Material for this task:

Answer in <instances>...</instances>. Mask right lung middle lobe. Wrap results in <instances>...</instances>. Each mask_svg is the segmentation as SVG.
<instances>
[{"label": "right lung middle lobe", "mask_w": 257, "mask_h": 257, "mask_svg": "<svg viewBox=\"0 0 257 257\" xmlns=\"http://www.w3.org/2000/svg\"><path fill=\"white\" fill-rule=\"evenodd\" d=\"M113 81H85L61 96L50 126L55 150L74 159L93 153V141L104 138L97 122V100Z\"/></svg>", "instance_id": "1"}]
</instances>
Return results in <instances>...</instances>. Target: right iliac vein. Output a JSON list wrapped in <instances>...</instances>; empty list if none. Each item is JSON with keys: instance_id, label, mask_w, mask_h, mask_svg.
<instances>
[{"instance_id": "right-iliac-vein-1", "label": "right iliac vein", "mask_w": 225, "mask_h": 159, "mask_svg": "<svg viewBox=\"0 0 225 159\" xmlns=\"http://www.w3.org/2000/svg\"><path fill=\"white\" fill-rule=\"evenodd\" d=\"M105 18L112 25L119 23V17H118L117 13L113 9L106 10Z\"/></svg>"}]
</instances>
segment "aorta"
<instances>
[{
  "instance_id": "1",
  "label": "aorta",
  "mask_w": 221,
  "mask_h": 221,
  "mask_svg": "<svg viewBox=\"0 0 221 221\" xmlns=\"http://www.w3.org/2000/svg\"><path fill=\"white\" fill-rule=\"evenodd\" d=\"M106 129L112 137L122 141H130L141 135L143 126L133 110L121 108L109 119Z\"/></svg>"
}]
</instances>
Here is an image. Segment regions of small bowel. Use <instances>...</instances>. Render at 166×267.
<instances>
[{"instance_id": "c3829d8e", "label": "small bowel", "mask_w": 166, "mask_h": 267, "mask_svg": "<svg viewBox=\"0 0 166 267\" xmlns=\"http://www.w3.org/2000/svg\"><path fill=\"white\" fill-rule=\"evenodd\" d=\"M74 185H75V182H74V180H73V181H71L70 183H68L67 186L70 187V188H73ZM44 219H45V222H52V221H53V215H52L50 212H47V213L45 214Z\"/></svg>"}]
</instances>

Instructions for the task: Please find each line in the listing above that contains the word "right", and copy those lines in full.

Exercise output:
Answer in <instances>...</instances>. Mask right lung middle lobe. Wrap results in <instances>...</instances>. Each mask_svg is the segmentation as SVG.
[{"label": "right lung middle lobe", "mask_w": 257, "mask_h": 257, "mask_svg": "<svg viewBox=\"0 0 257 257\" xmlns=\"http://www.w3.org/2000/svg\"><path fill=\"white\" fill-rule=\"evenodd\" d=\"M113 81H85L61 96L50 126L55 150L74 159L93 153V141L104 138L97 122V100Z\"/></svg>", "instance_id": "1"}]
Return results in <instances>...</instances>. Target: right iliac vein. Output a JSON list wrapped in <instances>...</instances>; empty list if none. Each item is JSON with keys: instance_id, label, mask_w, mask_h, mask_svg.
[{"instance_id": "right-iliac-vein-1", "label": "right iliac vein", "mask_w": 225, "mask_h": 159, "mask_svg": "<svg viewBox=\"0 0 225 159\" xmlns=\"http://www.w3.org/2000/svg\"><path fill=\"white\" fill-rule=\"evenodd\" d=\"M105 18L112 25L119 23V17H118L117 13L113 9L106 10Z\"/></svg>"}]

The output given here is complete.